▶ [WORK REQUIRED]: Word for word, write out the entries that follow, omitting all pictures.

▶ [STUDY MATERIAL]:
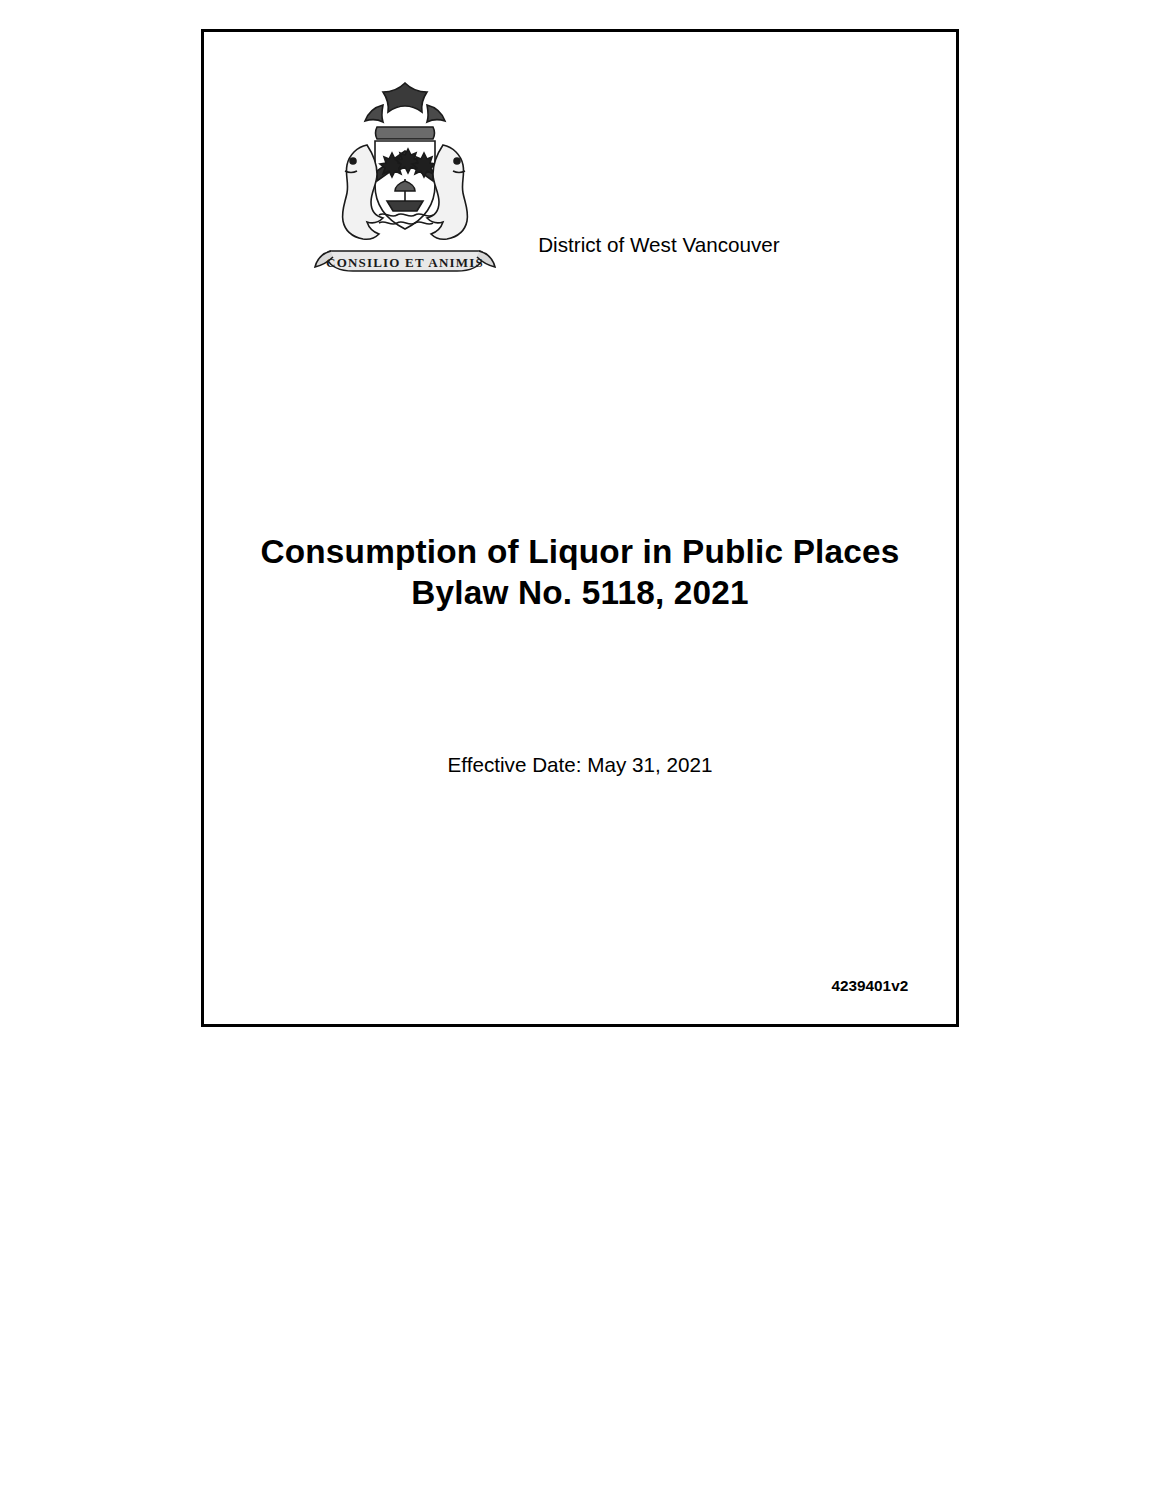CONSILIO ET ANIMIS
District of West Vancouver
Consumption of Liquor in Public Places
Bylaw No. 5118, 2021
Effective Date: May 31, 2021
4239401v2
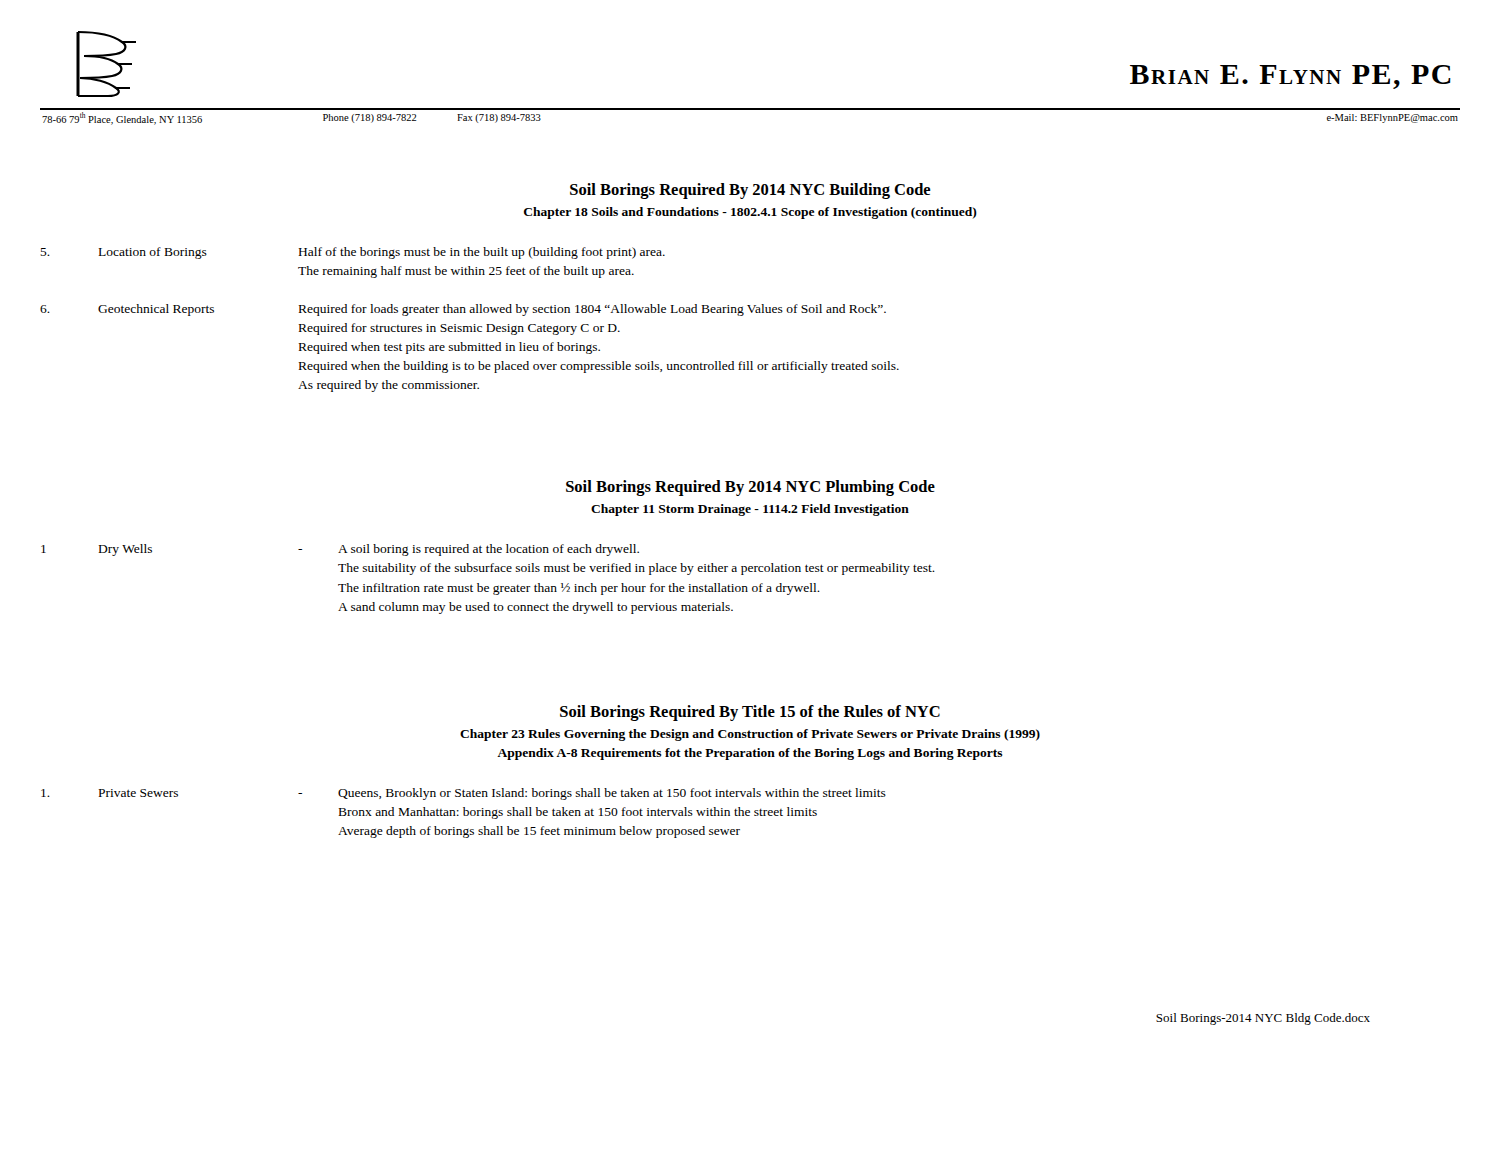Brian E. Flynn PE, PC
78-66 79th Place, Glendale, NY 11356 Phone (718) 894-7822 Fax (718) 894-7833 e-Mail: BEFlynnPE@mac.com
Soil Borings Required By 2014 NYC Building Code
Chapter 18 Soils and Foundations - 1802.4.1 Scope of Investigation (continued)
| 5. | Location of Borings | Half of the borings must be in the built up (building foot print) area. The remaining half must be within 25 feet of the built up area. |
| 6. | Geotechnical Reports | Required for loads greater than allowed by section 1804 “Allowable Load Bearing Values of Soil and Rock”. Required for structures in Seismic Design Category C or D. Required when test pits are submitted in lieu of borings. Required when the building is to be placed over compressible soils, uncontrolled fill or artificially treated soils. As required by the commissioner. |
Soil Borings Required By 2014 NYC Plumbing Code
Chapter 11 Storm Drainage - 1114.2 Field Investigation
| 1 | Dry Wells | - | A soil boring is required at the location of each drywell. The suitability of the subsurface soils must be verified in place by either a percolation test or permeability test. The infiltration rate must be greater than ½ inch per hour for the installation of a drywell. A sand column may be used to connect the drywell to pervious materials. |
Soil Borings Required By Title 15 of the Rules of NYC
Chapter 23 Rules Governing the Design and Construction of Private Sewers or Private Drains (1999)
Appendix A-8 Requirements fot the Preparation of the Boring Logs and Boring Reports
| 1. | Private Sewers | - | Queens, Brooklyn or Staten Island: borings shall be taken at 150 foot intervals within the street limits Bronx and Manhattan: borings shall be taken at 150 foot intervals within the street limits Average depth of borings shall be 15 feet minimum below proposed sewer |
Soil Borings-2014 NYC Bldg Code.docx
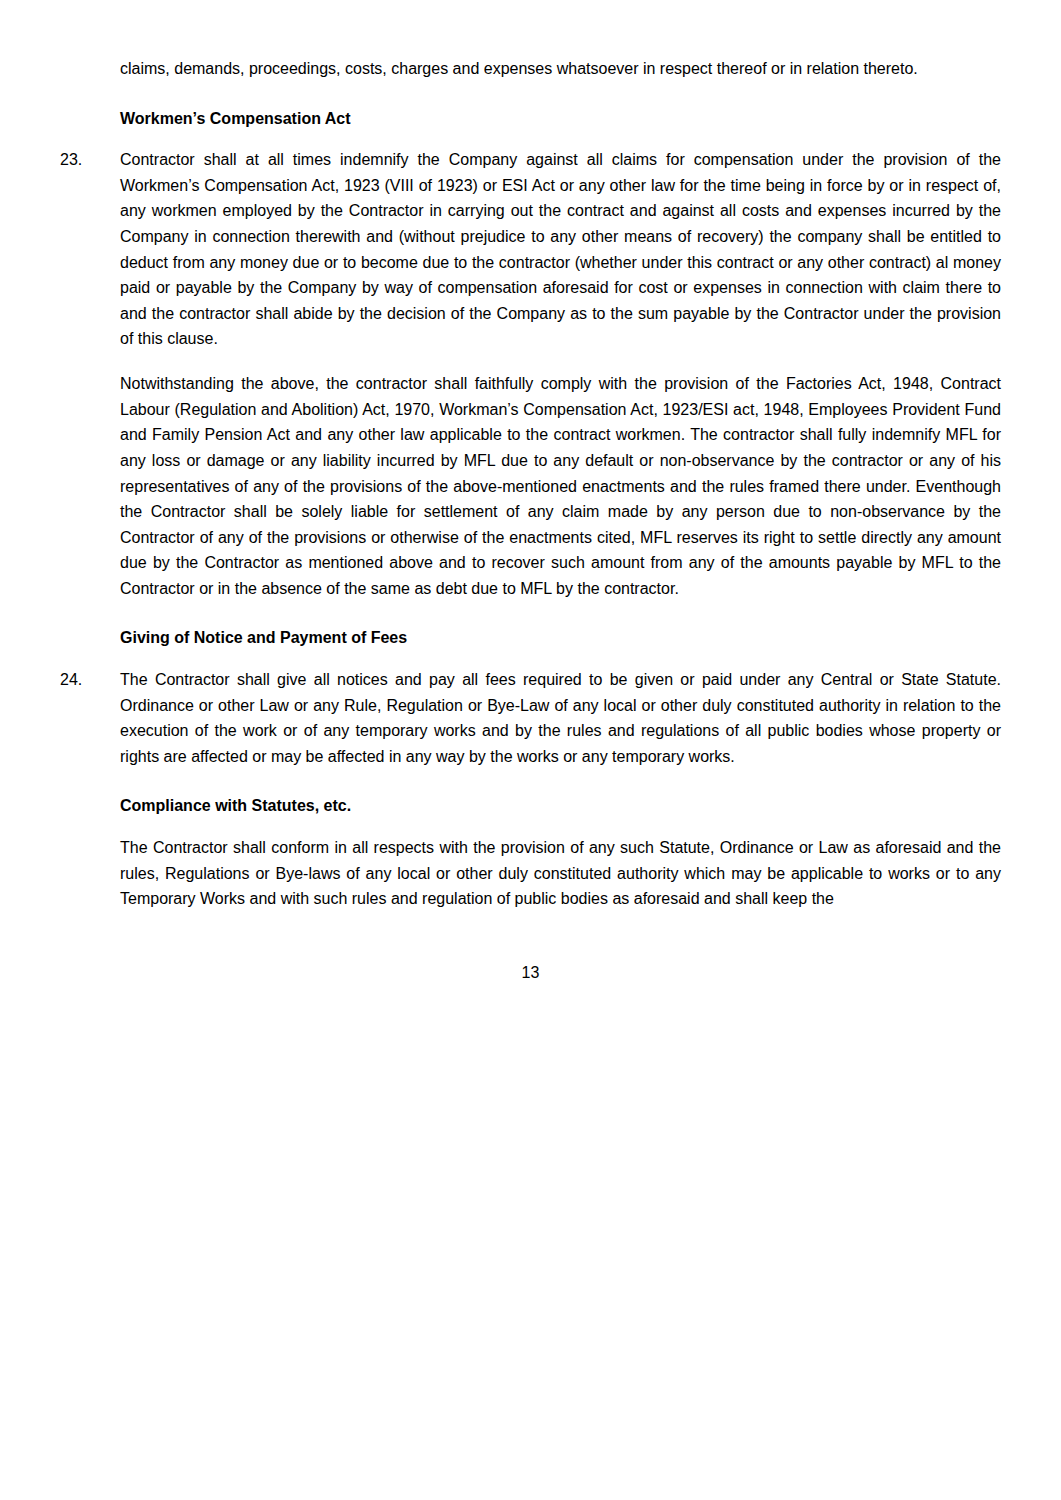claims, demands, proceedings, costs, charges and expenses whatsoever in respect thereof or in relation thereto.
Workmen’s Compensation Act
23.
Contractor shall at all times indemnify the Company against all claims for compensation under the provision of the Workmen’s Compensation Act, 1923 (VIII of 1923) or ESI Act or any other law for the time being in force by or in respect of, any workmen employed by the Contractor in carrying out the contract and against all costs and expenses incurred by the Company in connection therewith and (without prejudice to any other means of recovery) the company shall be entitled to deduct from any money due or to become due to the contractor (whether under this contract or any other contract) al money paid or payable by the Company by way of compensation aforesaid for cost or expenses in connection with claim there to and the contractor shall abide by the decision of the Company as to the sum payable by the Contractor under the provision of this clause.
Notwithstanding the above, the contractor shall faithfully comply with the provision of the Factories Act, 1948, Contract Labour (Regulation and Abolition) Act, 1970, Workman’s Compensation Act, 1923/ESI act, 1948, Employees Provident Fund and Family Pension Act and any other law applicable to the contract workmen. The contractor shall fully indemnify MFL for any loss or damage or any liability incurred by MFL due to any default or non-observance by the contractor or any of his representatives of any of the provisions of the above-mentioned enactments and the rules framed there under. Eventhough the Contractor shall be solely liable for settlement of any claim made by any person due to non-observance by the Contractor of any of the provisions or otherwise of the enactments cited, MFL reserves its right to settle directly any amount due by the Contractor as mentioned above and to recover such amount from any of the amounts payable by MFL to the Contractor or in the absence of the same as debt due to MFL by the contractor.
Giving of Notice and Payment of Fees
24.
The Contractor shall give all notices and pay all fees required to be given or paid under any Central or State Statute. Ordinance or other Law or any Rule, Regulation or Bye-Law of any local or other duly constituted authority in relation to the execution of the work or of any temporary works and by the rules and regulations of all public bodies whose property or rights are affected or may be affected in any way by the works or any temporary works.
Compliance with Statutes, etc.
The Contractor shall conform in all respects with the provision of any such Statute, Ordinance or Law as aforesaid and the rules, Regulations or Bye-laws of any local or other duly constituted authority which may be applicable to works or to any Temporary Works and with such rules and regulation of public bodies as aforesaid and shall keep the
13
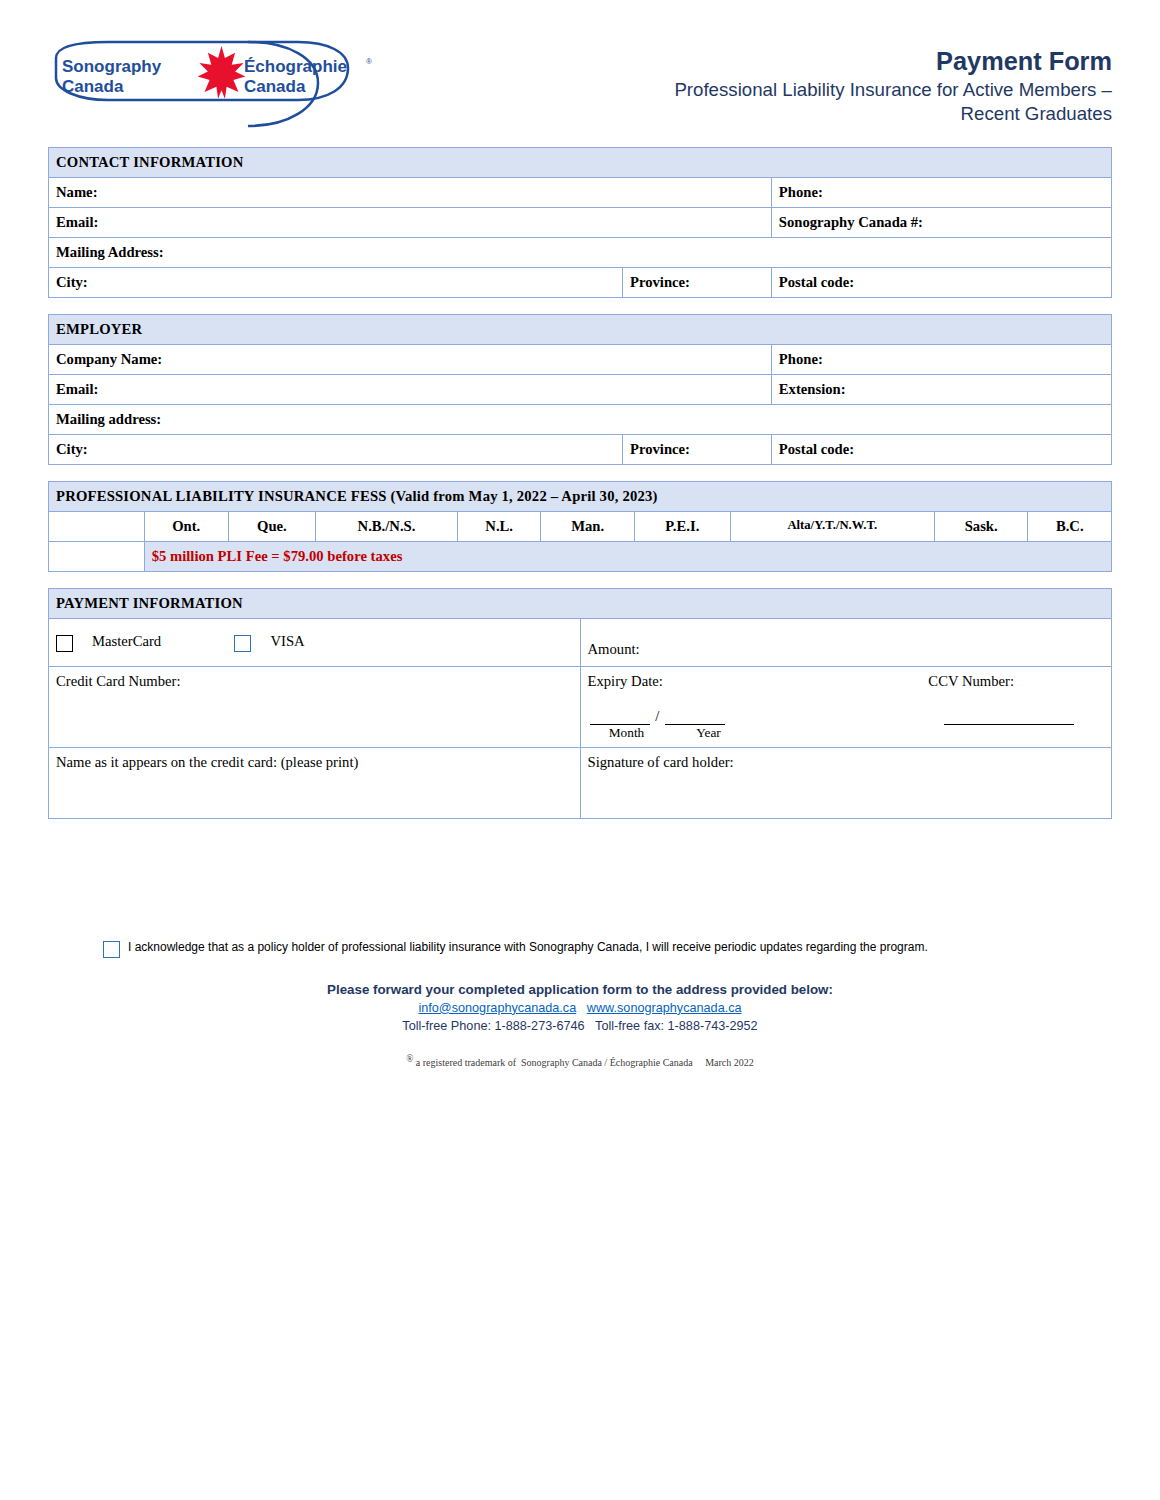Sonography Canada Échographie Canada ®
Payment Form
Professional Liability Insurance for Active Members –
Recent Graduates
| CONTACT INFORMATION |
| Name: | Phone: |
| Email: | Sonography Canada #: |
| Mailing Address: |
| City: | Province: | Postal code: |
| EMPLOYER |
| Company Name: | Phone: |
| Email: | Extension: |
| Mailing address: |
| City: | Province: | Postal code: |
| PROFESSIONAL LIABILITY INSURANCE FESS (Valid from May 1, 2022 – April 30, 2023) |
| | Ont. | Que. | N.B./N.S. | N.L. | Man. | P.E.I. | Alta/Y.T./N.W.T. | Sask. | B.C. |
| | $5 million PLI Fee = $79.00 before taxes |
| PAYMENT INFORMATION |
| MasterCard VISA | Amount: |
| Credit Card Number: | Expiry Date: CCV Number: / Month Year |
| Name as it appears on the credit card: (please print) | Signature of card holder: |
I acknowledge that as a policy holder of professional liability insurance with Sonography Canada, I will receive periodic updates regarding the program.
Please forward your completed application form to the address provided below:
info@sonographycanada.ca www.sonographycanada.ca
Toll-free Phone: 1-888-273-6746 Toll-free fax: 1-888-743-2952
® a registered trademark of Sonography Canada / Échographie Canada March 2022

▶ [WRITTEN ANSWER]:
CONSILIO ET ANIMIS
District of West Vancouver
Consumption of Liquor in Public Places
Bylaw No. 5118, 2021
Effective Date: May 31, 2021
4239401v2
Brian E. Flynn PE, PC
78-66 79th Place, Glendale, NY 11356 Phone (718) 894-7822 Fax (718) 894-7833 e-Mail: BEFlynnPE@mac.com
Soil Borings Required By 2014 NYC Building Code
Chapter 18 Soils and Foundations - 1802.4.1 Scope of Investigation (continued)
| 5. | Location of Borings | Half of the borings must be in the built up (building foot print) area. The remaining half must be within 25 feet of the built up area. |
| 6. | Geotechnical Reports | Required for loads greater than allowed by section 1804 “Allowable Load Bearing Values of Soil and Rock”. Required for structures in Seismic Design Category C or D. Required when test pits are submitted in lieu of borings. Required when the building is to be placed over compressible soils, uncontrolled fill or artificially treated soils. As required by the commissioner. |
Soil Borings Required By 2014 NYC Plumbing Code
Chapter 11 Storm Drainage - 1114.2 Field Investigation
| 1 | Dry Wells | - | A soil boring is required at the location of each drywell. The suitability of the subsurface soils must be verified in place by either a percolation test or permeability test. The infiltration rate must be greater than ½ inch per hour for the installation of a drywell. A sand column may be used to connect the drywell to pervious materials. |
Soil Borings Required By Title 15 of the Rules of NYC
Chapter 23 Rules Governing the Design and Construction of Private Sewers or Private Drains (1999)
Appendix A-8 Requirements fot the Preparation of the Boring Logs and Boring Reports
| 1. | Private Sewers | - | Queens, Brooklyn or Staten Island: borings shall be taken at 150 foot intervals within the street limits Bronx and Manhattan: borings shall be taken at 150 foot intervals within the street limits Average depth of borings shall be 15 feet minimum below proposed sewer |
Soil Borings-2014 NYC Bldg Code.docx
claims, demands, proceedings, costs, charges and expenses whatsoever in respect thereof or in relation thereto.
Workmen’s Compensation Act
23.
Contractor shall at all times indemnify the Company against all claims for compensation under the provision of the Workmen’s Compensation Act, 1923 (VIII of 1923) or ESI Act or any other law for the time being in force by or in respect of, any workmen employed by the Contractor in carrying out the contract and against all costs and expenses incurred by the Company in connection therewith and (without prejudice to any other means of recovery) the company shall be entitled to deduct from any money due or to become due to the contractor (whether under this contract or any other contract) al money paid or payable by the Company by way of compensation aforesaid for cost or expenses in connection with claim there to and the contractor shall abide by the decision of the Company as to the sum payable by the Contractor under the provision of this clause.
Notwithstanding the above, the contractor shall faithfully comply with the provision of the Factories Act, 1948, Contract Labour (Regulation and Abolition) Act, 1970, Workman’s Compensation Act, 1923/ESI act, 1948, Employees Provident Fund and Family Pension Act and any other law applicable to the contract workmen. The contractor shall fully indemnify MFL for any loss or damage or any liability incurred by MFL due to any default or non-observance by the contractor or any of his representatives of any of the provisions of the above-mentioned enactments and the rules framed there under. Eventhough the Contractor shall be solely liable for settlement of any claim made by any person due to non-observance by the Contractor of any of the provisions or otherwise of the enactments cited, MFL reserves its right to settle directly any amount due by the Contractor as mentioned above and to recover such amount from any of the amounts payable by MFL to the Contractor or in the absence of the same as debt due to MFL by the contractor.
Giving of Notice and Payment of Fees
24.
The Contractor shall give all notices and pay all fees required to be given or paid under any Central or State Statute. Ordinance or other Law or any Rule, Regulation or Bye-Law of any local or other duly constituted authority in relation to the execution of the work or of any temporary works and by the rules and regulations of all public bodies whose property or rights are affected or may be affected in any way by the works or any temporary works.
Compliance with Statutes, etc.
The Contractor shall conform in all respects with the provision of any such Statute, Ordinance or Law as aforesaid and the rules, Regulations or Bye-laws of any local or other duly constituted authority which may be applicable to works or to any Temporary Works and with such rules and regulation of public bodies as aforesaid and shall keep the
13
Sonography Canada Échographie Canada ®
Payment Form
Professional Liability Insurance for Active Members –
Recent Graduates
| CONTACT INFORMATION |
| Name: | Phone: |
| Email: | Sonography Canada #: |
| Mailing Address: |
| City: | Province: | Postal code: |
| EMPLOYER |
| Company Name: | Phone: |
| Email: | Extension: |
| Mailing address: |
| City: | Province: | Postal code: |
| PROFESSIONAL LIABILITY INSURANCE FESS (Valid from May 1, 2022 – April 30, 2023) |
| | Ont. | Que. | N.B./N.S. | N.L. | Man. | P.E.I. | Alta/Y.T./N.W.T. | Sask. | B.C. |
| | $5 million PLI Fee = $79.00 before taxes |
| PAYMENT INFORMATION |
| MasterCard VISA | Amount: |
| Credit Card Number: | Expiry Date: CCV Number: / Month Year |
| Name as it appears on the credit card: (please print) | Signature of card holder: |
I acknowledge that as a policy holder of professional liability insurance with Sonography Canada, I will receive periodic updates regarding the program.
Please forward your completed application form to the address provided below:
info@sonographycanada.ca www.sonographycanada.ca
Toll-free Phone: 1-888-273-6746 Toll-free fax: 1-888-743-2952
® a registered trademark of Sonography Canada / Échographie Canada March 2022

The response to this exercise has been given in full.